Campus rape statistics are no different. The politically correct statistic to quote is that one in five women gets raped on a college campus. This statistic was based on surveys of just two universities, and which included questions that would categorize a casual and consensual sexual encounter (facilitated by booze) as a rape. Interestingly, the Department of Justice claims that just 0.6 percent of women are raped on college campuses every year.
Obviously, rape happens, and it’s horrible. But there are incentives for young women to lie about a consensual sexual encounter with someone else and say that it was rape. She can lie about it, get lots of attention, get the guy in tons of trouble, and win the sympathy of everyone else around her. Maybe she’d even pass that class that she was failing.
And government gets involved too, offering women a false sense of security by telling them to use “rape whistles,” the “buddy system,” or urination to defend themselves from a rapist. And it’s these statistics that somehow are supposed to make the case for strict gun control on campuses. Go figure. The Daily Caller reported:
True says he sparred with his classmates on a variety of issues, but says it was his criticism of the 1-in-5 rape statistic that ended up being the tipping point.
“There are several survivors of sexual assault in our conference, and you have made them extremely uncomfortable with what they see as not only your undermining incidents of rape, but of also placing too much emphasis on men being unfairly charged with rape,” said Savery in an email True posted online. “[Other students] have said that things you have said in our conference have made them so upset that they have difficulty concentrating in other classes. I, as conference leader, have to do what is best for the well-being of the entire class, and I am therefore banning you from conference for the remainder of the semester.”
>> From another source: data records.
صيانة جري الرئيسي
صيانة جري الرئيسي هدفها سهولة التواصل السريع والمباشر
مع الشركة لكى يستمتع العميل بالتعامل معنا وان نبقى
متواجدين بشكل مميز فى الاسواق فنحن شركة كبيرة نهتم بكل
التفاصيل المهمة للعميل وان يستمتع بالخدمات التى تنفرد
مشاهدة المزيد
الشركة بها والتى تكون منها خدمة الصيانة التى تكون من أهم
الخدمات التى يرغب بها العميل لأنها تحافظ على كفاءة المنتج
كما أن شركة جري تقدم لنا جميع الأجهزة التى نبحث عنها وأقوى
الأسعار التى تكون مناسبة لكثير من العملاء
At least one student thinks giving True the boot was the right move, saying that True’s statements somehow represented a safety hazard.
“This is an excellent example of a professor taking initiative to take care of his students,” senior Rosie Dempsey told BuzzFeed. “Of course, we are an institution that encourages dissent and active discussion, but there is a difference between stimulating discussion through opposition and making other students feel unsafe.”
Another student said that True’s ouster was necessary because he was “triggering” other students, suggesting that True was so bothersome he was activating Post Traumatic Stress Disorder in others.
I don’t think True would deny the existence of sexual assault or rape. That wasn’t his point. Saying that something is exaggerated is not the same thing as saying it doesn’t exist. The response from the professor and other classmates is purely emotional.
“Rape culture is indisputable and [True’s] words and actions are deeply upsetting. They’ve retraumatized and triggered survivors, and that seems antithetical to Reed culture,” said junior Kate Hilts.
What if the professor had decided to up that statistic to something like “95% of women are raped on a college campus?” Would those who ridiculed those numbers be guilty of “retraumatizing” and “triggering” survivors? Would they be guilty of “activating” PTSD in sexual assault victims in the class?
If it was such a big deal, then why was it allowed to be brought up in the first place in a Humanities class? I still can’t figure out how “rape culture” fits in with a class that’s supposed to talk about art and literature of classical Greece.
In reality these days, no opinion, idea, or fact is off the table for discussion, as long as it’s an opinion, idea, or fact that’s socially acceptable and politically correct. Everything else would only turn the college classroom into a “safety hazard.” True that.